Beyonce and Ricky Martin performed at Bush's 2000 inaugural is a thing I think about a lot when considering how much more culturally isolated and extreme the right has become.

— Zeddy (@zeddary.bsky.social) February 9, 2026 at 10:16 AM

In the 2000s, a number of Establishment Republicans -- George W. Bush, John McCain, Lindsey Graham -- wanted comprehensive immigration reform and wanted it to be identified with their party. They hoped this would win them favor with Hispanic voters. But the right-wing messaging that resonated most with their own voters was anti-immigrant. Bush's immigration push died in 2007.

Immigration reform wasn't the GOP's main goal. Its main goal was to cut taxes on the rich, cut regulations for big corporations, and slash the social safety net. It's an agenda that's not easy to sell to voters -- so, over the years, the GOP has distracted voters from this agenda by stirring up anger and hate. The GOP knew that Fox News, talk radio, and right-wing online publications were building party loyalty, and they gave propagandists more or less free rein to make voters angry at immigrants, Black people, white liberals, the media, gay people, feminists, entertainers, and gun-control advocates (that's a partial list).
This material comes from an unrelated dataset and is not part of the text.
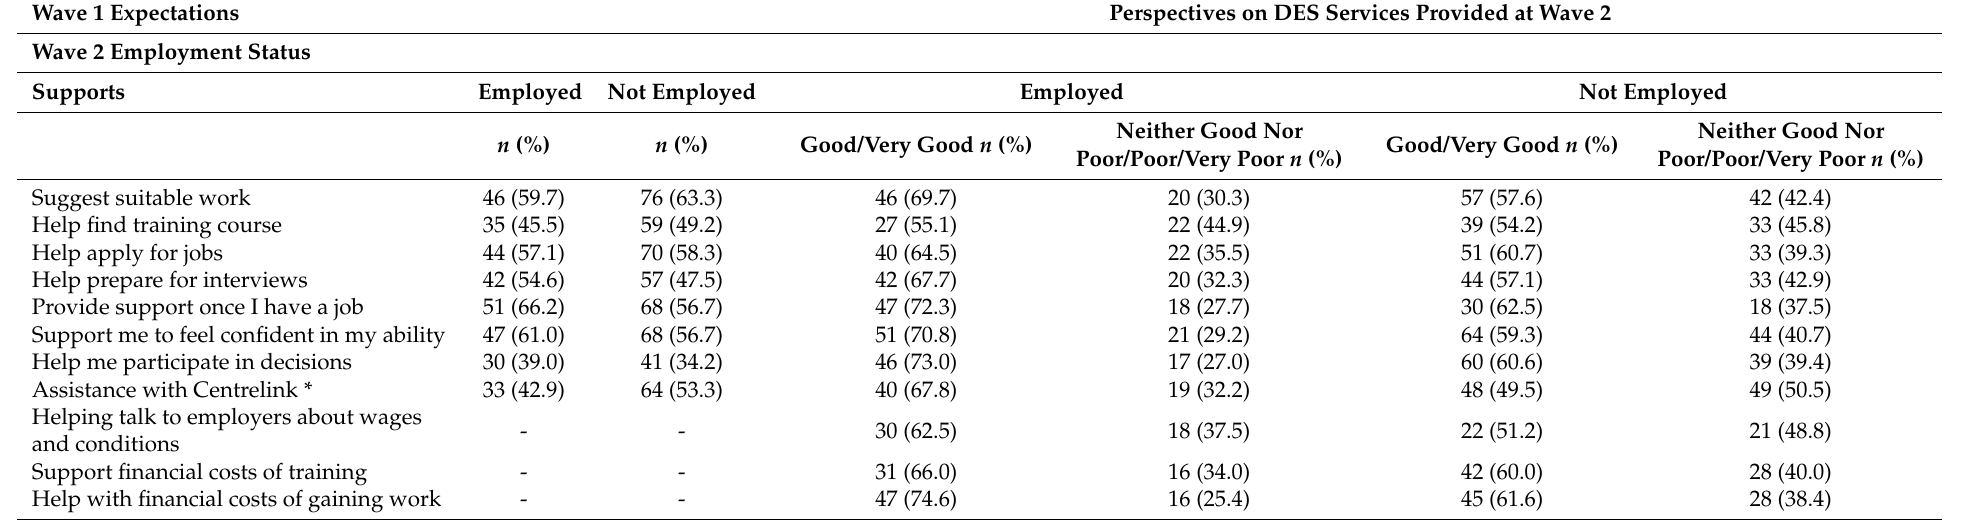
Table 6. Wave 1 expectations of DES supports and Wave 2 perspectives on DES supports provided, by employment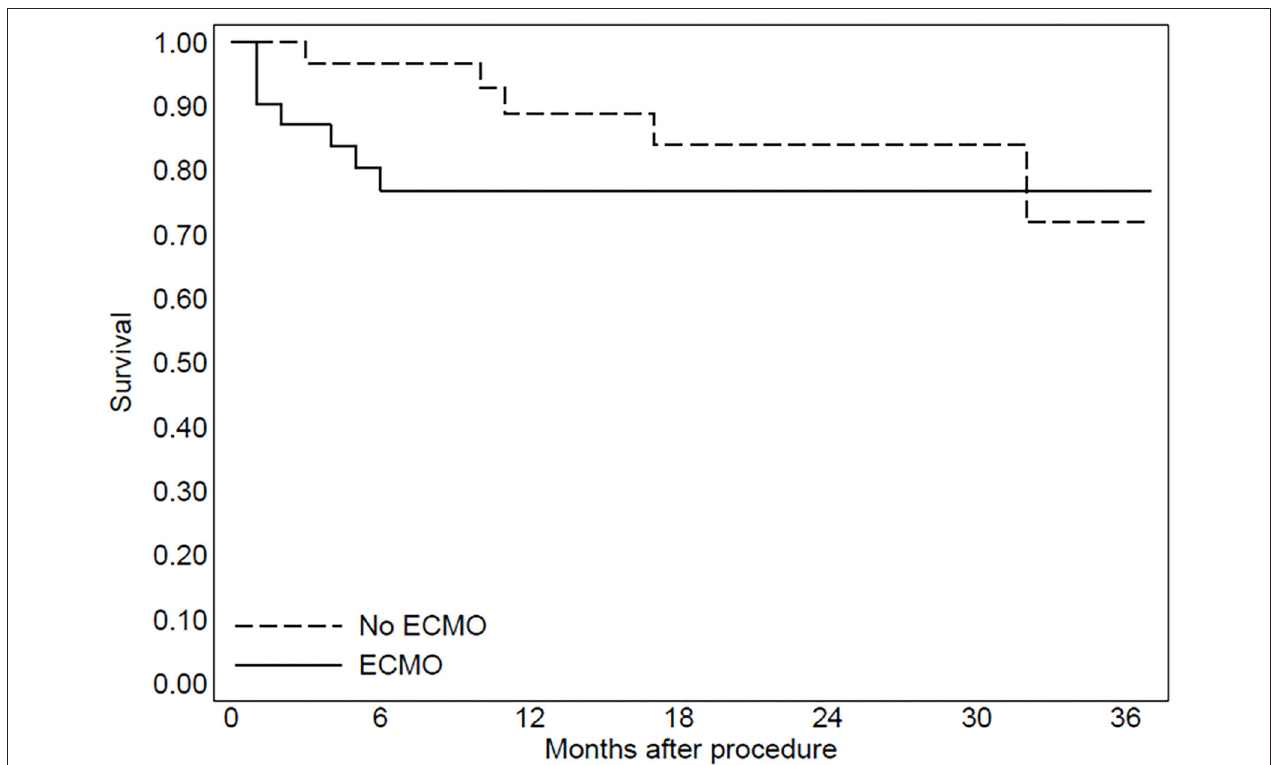
FIGURE 2 | The Kaplan-Meier curve to evaluate mortality due to refractory heart failure after the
For the most part, this permanent campaign of distraction was electorally successful. Even when Democrats scored big victories at the polls in 2008, Republicans came roaring back in the 2010 and 2014 midterms. And then Trump won two victories, and nearly scored an Electoral College win in 2020.

For the GOP, on balance, distraction has worked. Trump's major legislative wins have funneled huge amounts of money to the wealthy. And even if we have free and fair elections in November and Democrats do well, the GOP might still control the Senate as well as the White House and the Supreme Court.

Was building an electorate that hates half the country and cheers the brutalization of non-whites and their allies a worthwhile price for the wealthy backers of the GOP to pay? I think their answer would be "Oh, sure." They got their money. They don't care if the rest of us are at one another's throats.